_Task item_.
In your copy, leave out the pictures and repeat every record exactly.

-- Data under study follows --

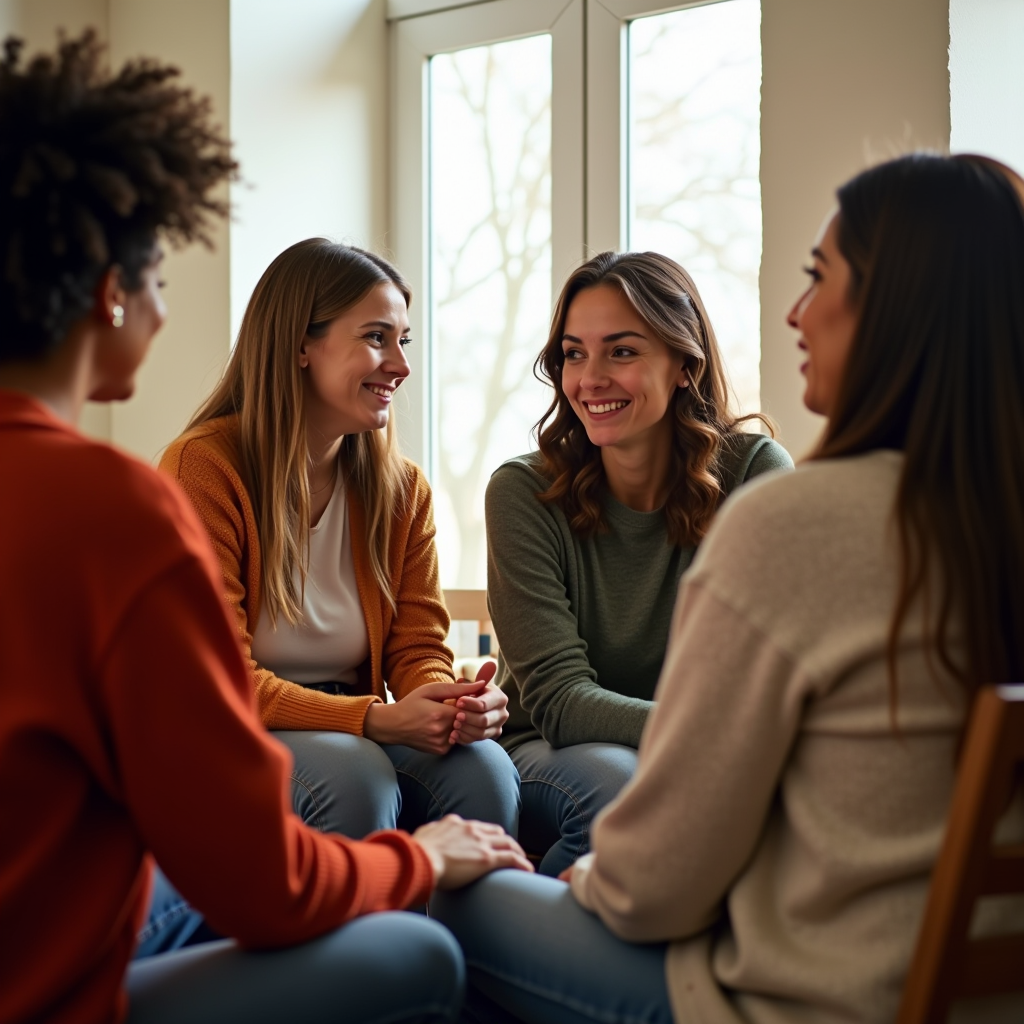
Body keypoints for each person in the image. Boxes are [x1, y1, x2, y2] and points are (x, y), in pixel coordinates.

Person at [0, 31, 530, 1024]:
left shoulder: (394, 486)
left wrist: (432, 701)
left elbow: (413, 644)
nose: (163, 309)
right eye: (160, 275)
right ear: (111, 293)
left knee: (470, 774)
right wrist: (415, 857)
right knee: (412, 950)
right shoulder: (127, 504)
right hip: (54, 992)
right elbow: (263, 883)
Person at [433, 152, 1024, 1023]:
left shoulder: (795, 517)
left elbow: (656, 891)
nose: (795, 311)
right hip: (965, 989)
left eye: (821, 277)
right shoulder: (985, 512)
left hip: (793, 994)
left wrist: (594, 876)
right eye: (572, 355)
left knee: (435, 907)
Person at [159, 239, 520, 844]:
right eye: (376, 337)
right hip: (231, 730)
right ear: (300, 344)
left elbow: (415, 647)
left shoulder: (402, 490)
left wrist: (445, 700)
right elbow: (218, 678)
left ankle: (456, 941)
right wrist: (374, 719)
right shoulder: (203, 468)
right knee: (352, 779)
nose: (401, 366)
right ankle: (360, 940)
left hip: (355, 723)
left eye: (403, 341)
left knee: (484, 771)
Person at [486, 251, 792, 874]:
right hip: (551, 748)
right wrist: (715, 735)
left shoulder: (756, 474)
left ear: (684, 364)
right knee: (620, 785)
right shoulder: (522, 492)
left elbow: (767, 670)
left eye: (621, 351)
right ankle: (530, 949)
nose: (589, 378)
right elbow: (562, 701)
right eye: (574, 353)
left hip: (700, 751)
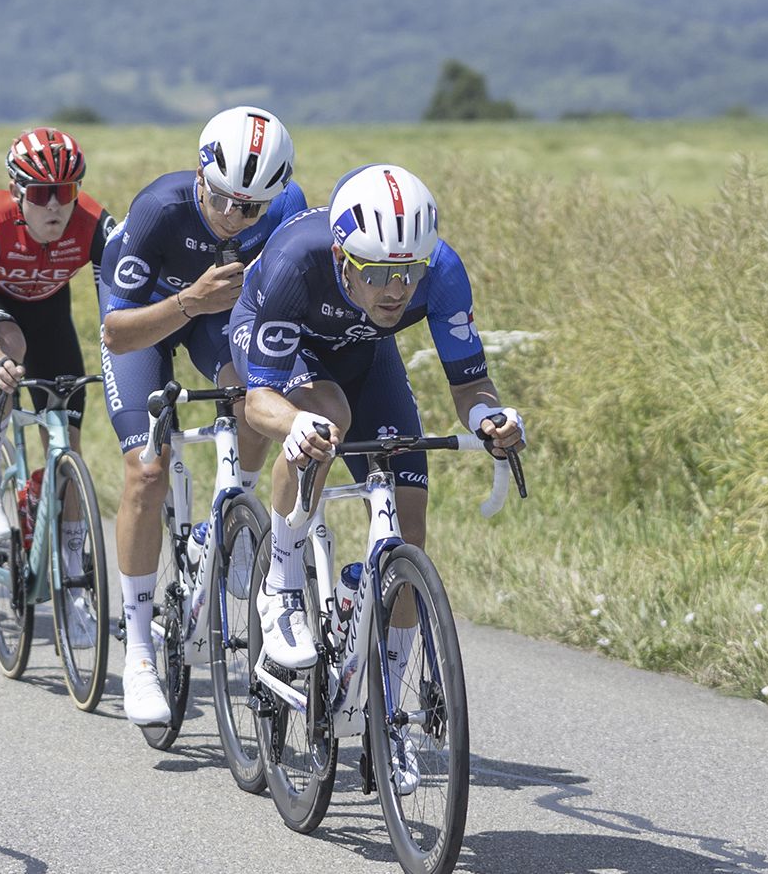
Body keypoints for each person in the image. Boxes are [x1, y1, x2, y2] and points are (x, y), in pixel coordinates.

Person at [230, 165, 525, 704]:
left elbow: (471, 384)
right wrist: (297, 425)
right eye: (379, 273)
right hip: (281, 340)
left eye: (410, 271)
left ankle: (385, 702)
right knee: (327, 412)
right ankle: (281, 581)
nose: (398, 289)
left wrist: (490, 418)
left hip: (365, 349)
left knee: (409, 525)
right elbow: (258, 403)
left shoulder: (442, 269)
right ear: (343, 258)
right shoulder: (298, 260)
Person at [95, 106, 305, 725]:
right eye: (222, 200)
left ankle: (230, 517)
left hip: (223, 319)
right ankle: (136, 655)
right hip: (151, 319)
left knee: (255, 399)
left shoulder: (286, 209)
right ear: (200, 173)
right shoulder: (160, 209)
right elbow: (115, 333)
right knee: (147, 472)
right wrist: (189, 300)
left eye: (252, 209)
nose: (234, 217)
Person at [0, 128, 113, 547]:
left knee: (67, 445)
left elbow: (116, 317)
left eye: (65, 190)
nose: (56, 204)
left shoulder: (95, 225)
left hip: (48, 311)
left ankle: (73, 562)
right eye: (41, 194)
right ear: (16, 191)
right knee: (8, 347)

-- Data under study concluded --

_Output of the exercise_.
Body keypoints for each person in the image. Boxes are [x1, y1, x2, y2] and points are (x, y), in pixel coordinates.

Person at [0, 31, 530, 1024]:
left shoulder: (394, 486)
left wrist: (432, 701)
left elbow: (413, 644)
nose: (163, 309)
right eye: (160, 275)
right ear: (111, 293)
left knee: (470, 774)
right wrist: (415, 857)
right knee: (412, 950)
right shoulder: (127, 504)
right hip: (54, 992)
right elbow: (263, 883)
Person at [433, 152, 1024, 1023]:
left shoulder: (795, 517)
left elbow: (656, 891)
nose: (795, 311)
right hip: (965, 989)
left eye: (821, 277)
right shoulder: (985, 512)
left hip: (793, 994)
left wrist: (594, 876)
right eye: (572, 355)
left knee: (435, 907)
Person at [159, 239, 520, 844]:
right eye: (376, 337)
right hip: (231, 730)
right ear: (300, 344)
left elbow: (415, 647)
left shoulder: (402, 490)
left wrist: (445, 700)
right elbow: (218, 678)
left ankle: (456, 941)
right wrist: (374, 719)
right shoulder: (203, 468)
right knee: (352, 779)
nose: (401, 366)
right ankle: (360, 940)
left hip: (355, 723)
left eye: (403, 341)
left knee: (484, 771)
Person at [486, 251, 792, 874]:
right hip: (551, 748)
right wrist: (715, 735)
left shoulder: (756, 474)
left ear: (684, 364)
right knee: (620, 785)
right shoulder: (522, 492)
left elbow: (767, 670)
left eye: (621, 351)
right ankle: (530, 949)
nose: (589, 378)
right elbow: (562, 701)
right eye: (574, 353)
left hip: (700, 751)
Body keypoints for each person in the image. Boxes are [x1, y1, x2, y2] and points are (x, y), in pixel coordinates.

Person at [230, 165, 525, 704]:
left elbow: (471, 384)
right wrist: (297, 425)
right eye: (379, 273)
right hip: (281, 340)
left eye: (410, 271)
left ankle: (385, 702)
right knee: (327, 412)
right ankle: (281, 581)
nose: (398, 289)
left wrist: (490, 418)
left hip: (365, 349)
left knee: (409, 525)
right elbow: (258, 403)
left shoulder: (442, 269)
right ear: (343, 258)
right shoulder: (298, 260)
Person at [95, 106, 305, 725]:
right eye: (222, 200)
left ankle: (230, 517)
left hip: (223, 319)
right ankle: (136, 655)
right hip: (151, 319)
left knee: (255, 399)
left shoulder: (286, 209)
right ear: (200, 173)
right shoulder: (160, 209)
right elbow: (115, 333)
right knee: (147, 472)
right wrist: (189, 300)
left eye: (252, 209)
nose: (234, 217)
Person at [0, 128, 113, 547]:
left knee: (67, 445)
left elbow: (116, 317)
left eye: (65, 190)
nose: (56, 204)
left shoulder: (95, 225)
left hip: (48, 311)
left ankle: (73, 562)
right eye: (41, 194)
right ear: (16, 191)
right knee: (8, 347)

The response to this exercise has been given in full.